This library contains the SEER Java implementations of the Multiple Primary and Histology Coding Rules.
The implementation was partially based on the KCR Multiple Primary Rules Library developed by the Kentucky Cancer Registry.
The library is available on Maven Central.
To include it to your Maven or Gradle project, use the group ID com.imsweb
and the artifact ID mph
.
You can check out the release page for a list of the releases and their changes.
The entry point to the library is the MphUtils.computePrimary method. It takes two MphInput representing the two tumors to evaluate, and returns an MphOutput that contains the result (SINGLE_PRIMARY, MULTIPLE_PRIMARIES, QUESTIONABLE or INVALID_INPUT) and a description of the rules that were executed to obtain that result.

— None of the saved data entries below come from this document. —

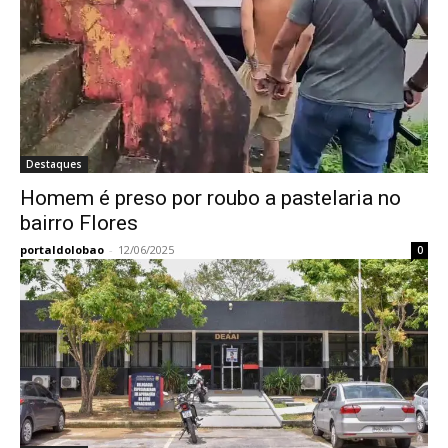
Destaques
Homem é preso por roubo a pastelaria no
bairro Flores
portaldolobao
-
12/06/2025
0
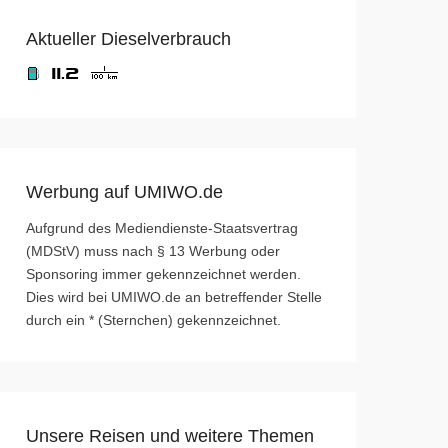
Aktueller Dieselverbrauch
Werbung auf UMIWO.de
Aufgrund des Mediendienste-Staatsvertrag
(MDStV) muss nach § 13 Werbung oder
Sponsoring immer gekennzeichnet werden.
Dies wird bei UMIWO.de an betreffender Stelle
durch ein * (Sternchen) gekennzeichnet.
Unsere Reisen und weitere Themen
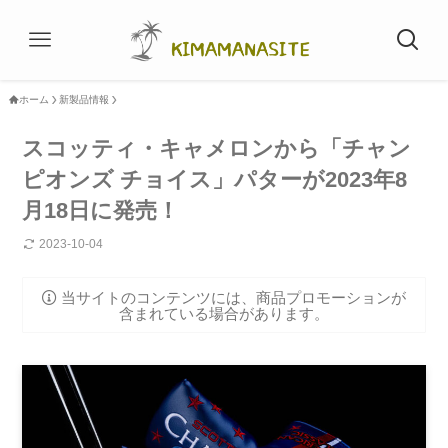
ホーム
新製品情報
スコッティ・キャメロンから「チャン
ピオンズ チョイス」パターが2023年8
月18日に発売！
2023-10-04
当サイトのコンテンツには、商品プロモーションが
含まれている場合があります。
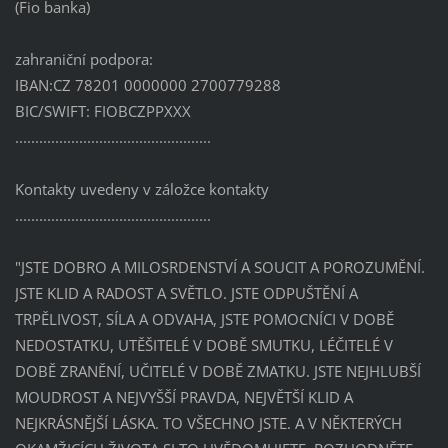
(Fio banka)
zahraniční podpora:
IBAN:CZ 78201 0000000 2700779288
BIC/SWIFT: FIOBCZPPXXX
.................................................
Kontakty uvedeny v záložce kontakty
.................................................
"JSTE DOBRO A MILOSRDENSTVÍ A SOUCIT A POROZUMĚNÍ.
JSTE KLID A RADOST A SVĚTLO. JSTE ODPUŠTĚNÍ A
TRPĚLIVOST, SÍLA A ODVAHA, JSTE POMOCNÍCI V DOBĚ
NEDOSTATKU, UTĚŠITELÉ V DOBĚ SMUTKU, LÉČITELÉ V
DOBĚ ZRANĚNÍ, UČITELÉ V DOBĚ ZMATKU. JSTE NEJHLUBŠÍ
MOUDROST A NEJVYŠŠÍ PRAVDA, NEJVĚTŠÍ KLID A
NEJKRÁSNĚJŠÍ LÁSKA. TO VŠECHNO JSTE. A V NĚKTERÝCH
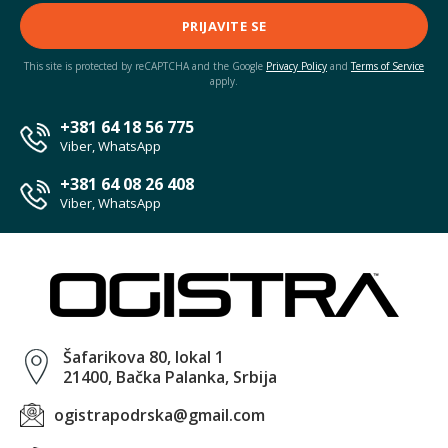
PRIJAVITE SE
This site is protected by reCAPTCHA and the Google
Privacy Policy
and
Terms of Service
apply.
+381 64 18 56 775
Viber, WhatsApp
+381 64 08 26 408
Viber, WhatsApp
Šafarikova 80, lokal 1
21400, Bačka Palanka, Srbija
ogistrapodrska@gmail.com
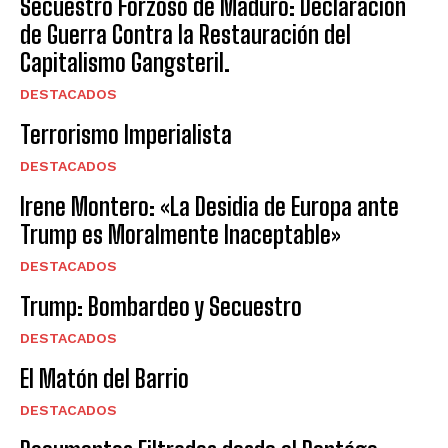
Secuestro Forzoso de Maduro: Declaración
de Guerra Contra la Restauración del
Capitalismo Gangsteril.
DESTACADOS
Terrorismo Imperialista
DESTACADOS
Irene Montero: «La Desidia de Europa ante
Trump es Moralmente Inaceptable»
DESTACADOS
Trump: Bombardeo y Secuestro
DESTACADOS
El Matón del Barrio
DESTACADOS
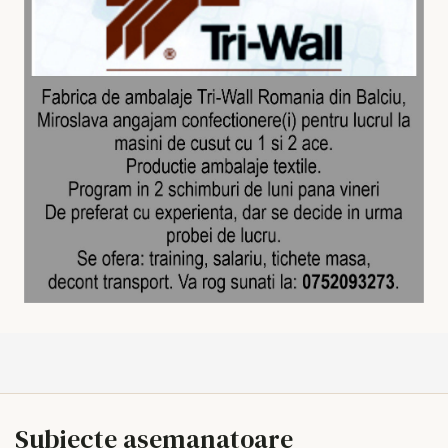
Subiecte asemanatoare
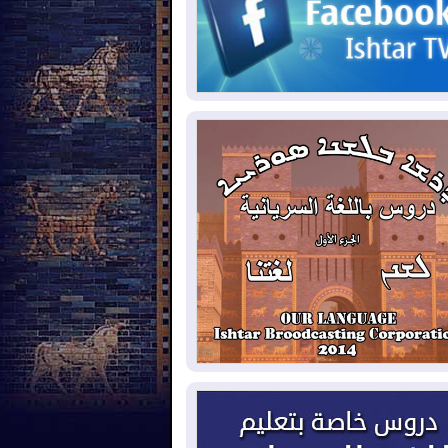
2026-08-
مئات القاصرين بلا مأوى.. أزمة
تة تتصاعد وتضغط على مدريد
2026-08-
لمدة عام.. بدء توريد 100
يون قدم مكعب يومياً من غاز كورمور في
ليم كوردستان إلى وزارة الكهرباء العراقية
2026-08-
15كارثة بيئية ومناخية ترسم
امح أخطر التحديات التي تواجه العراق
يوم
2026-08-
حرائق فرنسا.. توقيف 402
شخص بينهم 156 قاصرا منذ بداية موسم
حرائق
2026-08-
سومو: إنتاج النفط في إقليم
ردستان انخفض إلى أقل من 10%
2026-08-
ملفات حقبة الكاظمي تعود إلى
واجهة.. أنباء عن مراجعات قضائية
حقيقات أوسع في قضايا فساد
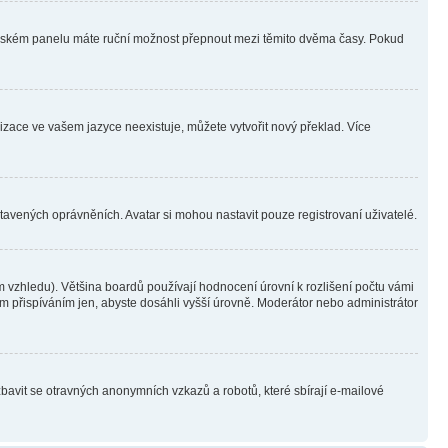
ivatelském panelu máte ruční možnost přepnout mezi těmito dvěma časy. Pokud
lizace ve vašem jazyce neexistuje, můžete vytvořit nový překlad. Více
stavených oprávněních. Avatar si mohou nastavit pouze registrovaní uživatelé.
 vzhledu). Většina boardů používají hodnocení úrovní k rozlišení počtu vámi
ým přispíváním jen, abyste dosáhli vyšší úrovně. Moderátor nebo administrátor
zbavit se otravných anonymních vzkazů a robotů, které sbírají e-mailové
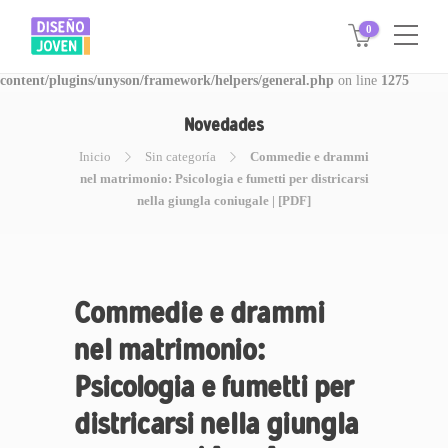
0
Warning
: Invalid argument supplied for foreach() in
/www/disegnojoven.com.ar/htdocs/wp-
content/plugins/unyson/framework/helpers/general.php
on line
1275
Novedades
Inicio
Sin categoría
Commedie e drammi
nel matrimonio: Psicologia e fumetti per districarsi
nella giungla coniugale | [PDF]
Commedie e drammi
nel matrimonio:
Psicologia e fumetti per
districarsi nella giungla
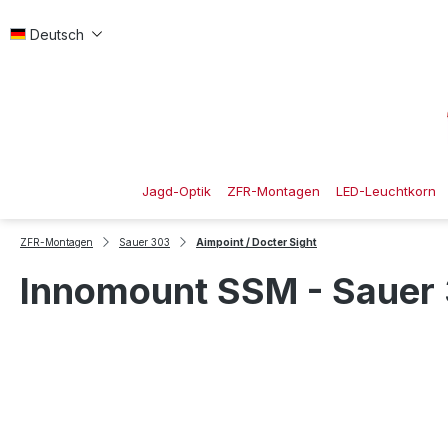
 Hauptinhalt springen
Zur Suche springen
Zur Hauptnavigation springen
Deutsch
Jagd-Optik
ZFR-Montagen
LED-Leuchtkorn
ZFR-Montagen
Sauer 303
Aimpoint / Docter Sight
Innomount SSM - Sauer 3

Here is a typical call to the library:
public class MphTest {
public static void main(String[] args) {
MphInput input1 = new MphInput();
input1.setDateOfDiagnosisYear("2016");
input1.setDateOfDiagnosisMonth("06");
input1.setDateOfDiagnosisDay("15");
input1.setPrimarySite("C509");
input1.setLaterality("0");
input1.setHistologyIcdO3("8000"); // use for DX year 2001+
input1.setBehaviorIcdO3("3"); // use for DX year 2001+
//input1.setHistologyIcdO2("8000"); // use for DX year prior to 2001
//input1.setBehaviorIcdO2("3"); // use for DX year prior to 2001
MphInput input2 = new MphInput();
input2.setDateOfDiagnosisYear("2016");
input2.setDateOfDiagnosisMonth("06");
input2.setDateOfDiagnosisDay("15");
input2.setPrimarySite("C501");
input2.setLaterality("0");
input2.setHistologyIcdO3("8000"); // use for DX year 2001+
input2.setBehaviorIcdO3("3"); // use for DX year 2001+
//input2.setHistologyIcdO2("8000"); // use for DX year prior to 2001
//input2.setBehaviorIcdO2("3"); // use for DX year prior to 2001
MphOutput output = MphUtils.getInstance().computePrimaries(input1, input2);
System.out.println("Result: " + output.getResult());
}
}
That simple example was copied from this lab class.
Different sets of rules are used based on the diagnosis year and the histology.
If histology is in the range 9590-9993, one of the Hematopoietic set of rules will be used:
- If DX year 2010 and later, the "Hematopoietic 2010+" rules will be used.
- If DX year 2001-2009, the "Hematopoietic 2001-2009" rules will be used.
- If DX year 2000 or earlier, the "Hematopoietic 2000 and earlier" rules will be used.
If histology is not in the range 9590-9993, one of the following solid tumors sets will be used:
Solid Tumor
- 2021+ Cutaneous Melanoma
- 2023+ Other Sites
- 2018+ all other modules
MPH
- 2007-2020 Cutaneous Melanoma
- 2007-2022 Other Sites
- 2007-2017 for all other modules
If DX year is 2006 or earlier and the case is not Benign Brain (C700-C729, C751-C753 with behavior 0/1), the "2006 and earlier Solid Malignant" rules will be used.
If DX year is 2006 or earlier and the case is Benign Brain (C700-C729, C751-C753 with behavior 0/1), the "2006 and earlier Benign Brain" rules will be used.
The project contains a lab class that can be used to generate CSV files that contains fake data along with the library result.
A sample testing file is available in the project: mph-testing-2000-2022.csv.gz
To create larger file, clone the project and execute the main method of that class locally.
The class allows the following parameters (defined in the top of the main method):
- numTests: the number of rows for the generated CSV file
- minDxYear: the minimum DX year to use
- maxDxYear: the maximum DX year to use
The CSV files will contain the following columns:
- year1
- month1
- day1
- site1
- hist1
- beh1
- lat1
- year2
- month2
- day2
- site2
- hist2
- beh2
- lat2
- result
- reason
The lab class uses the Data Generator library to create the fake data.
This library was developed through the SEER program.
The Surveillance, Epidemiology and End Results program is a premier source for cancer statistics in the United States. The SEER program collects information on incidence, prevalence and survival from specific geographic areas representing a large portion of the US population and reports on all these data plus cancer mortality data for the entire country.
The Kentucky Cancer Registry is the population-based central cancer registry for the Commonwealth of Kentucky.